* Document excerpt:
>>
Tuesday, January 21, 2020

If I Had A Hall of Fame Ballot 2020 1/21/20

Hey baseball fans!

It's time for the main event! If I had a ballot for the 2020 Baseball Hall of Fame vote, who would I put on it? Let's find out!

Derek Jeter
At the top of everybody's list should be Jeter. Check out my last post by clicking here to see why I think he's a Hall of Famer and why he'll be unanimous.

Curt Schilling
Schilling has messed himself up in a lot of ways off the field, but on it, he was one of the best pitchers at the turn of the century. He helped both the Diamondbacks and the Red Sox win World Series championships, pitching masterful performances in each Series. Overall, for his career, Curt posted a 3.46 ERA with 216 wins and 3,116 strikeouts. The one thing that goes against him is ERA, but given Mike Mussina's induction, that high an ERA is HoF-worthy.

Todd Helton
You can talk about the Coors Effect all you want, but Todd Helton is "Mr. Rockie," meaning that he's probably the best player in the team's history and was a fan favorite during his tenure in Colorado, which goes a long way in my book. Helton finished his career with a .316 batting average and and a .953 OPS. No matter what era or ballpark a hitter plays in, those stats are out of this world. He averaged 148 hits a season over his 17-year career and made six All Star Games.
<<
* Supplied information:
>>
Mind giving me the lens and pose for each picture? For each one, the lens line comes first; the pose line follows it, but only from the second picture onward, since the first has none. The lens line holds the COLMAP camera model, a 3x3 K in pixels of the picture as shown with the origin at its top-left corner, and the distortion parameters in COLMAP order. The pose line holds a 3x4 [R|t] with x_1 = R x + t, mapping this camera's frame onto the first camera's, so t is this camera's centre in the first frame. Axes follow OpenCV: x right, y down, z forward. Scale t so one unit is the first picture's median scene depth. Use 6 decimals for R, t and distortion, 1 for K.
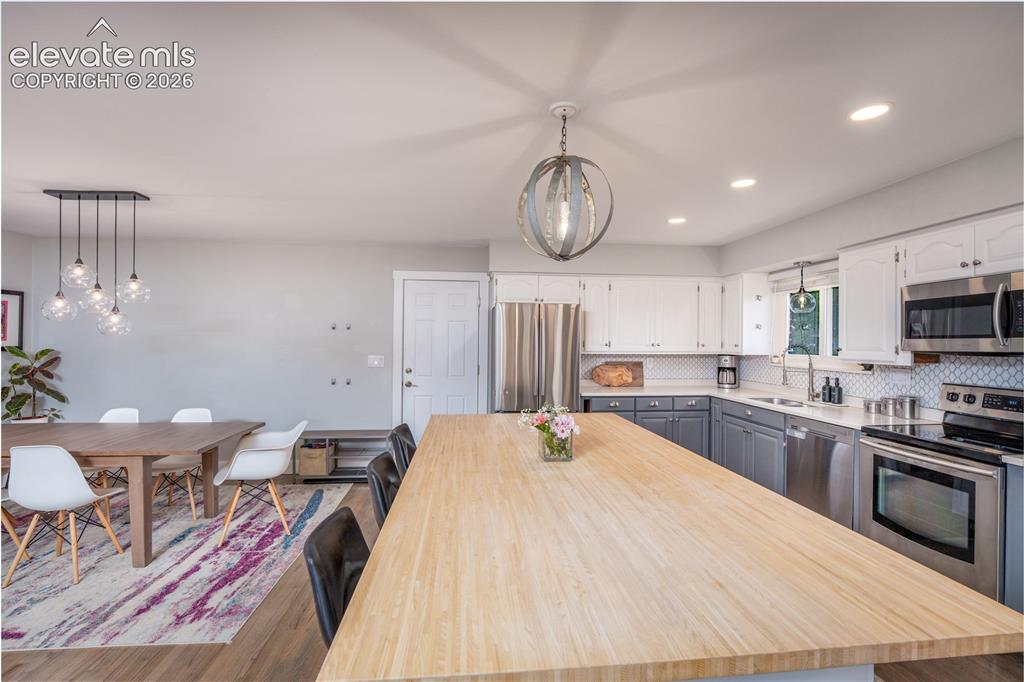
lens RADIAL K [[470.1, 0, 504.0], [0, 470.1, 344.9], [0, 0, 1]] dist [-0.001496, -0.000035]
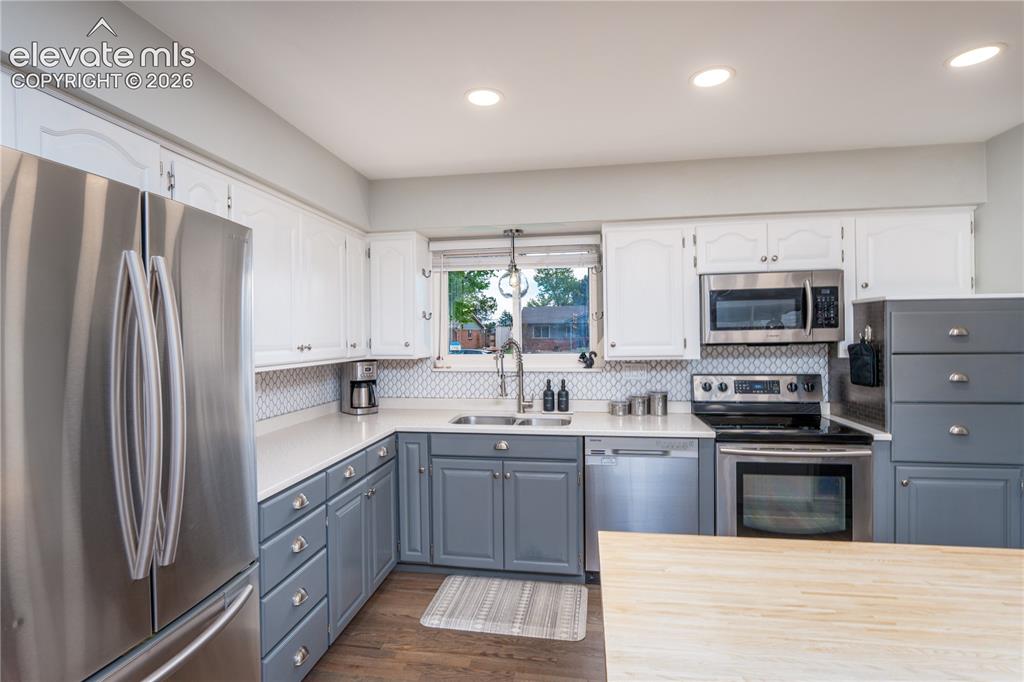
lens RADIAL K [[470.1, 0, 504.0], [0, 470.1, 344.9], [0, 0, 1]] dist [-0.001496, -0.000035]
pose [[0.224972, -0.020528, 0.974149, -0.127157], [0.022307, 0.999625, 0.015913, -0.007290], [-0.974110, 0.018150, 0.225345, 1.006024]]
<<
* Brief 1:
In the Hall of Fame ballot post, reproduce everything from "Derek Jeter" down to "he'll be unanimous.".
* Brief 2:
Check each statement against the Hall of Fame ballot post and answer yes or no, quoting the words that settle it: (a) Curt Schilling finished his career with 216 wins. (b) Todd Helton made eight All Star Games. (c) Schilling helped the Yankees win a World Series championship.

* Task response 1:
Derek Jeter
At the top of everybody's list should be Jeter. Check out my last post by clicking here to see why I think he's a Hall of Famer and why he'll be unanimous.

* Task response 2:
(a) Yes: "Curt posted a 3.46 ERA with 216 wins and 3,116 strikeouts."
(b) No: "made six All Star Games."
(c) No: "He helped both the Diamondbacks and the Red Sox win World Series championships."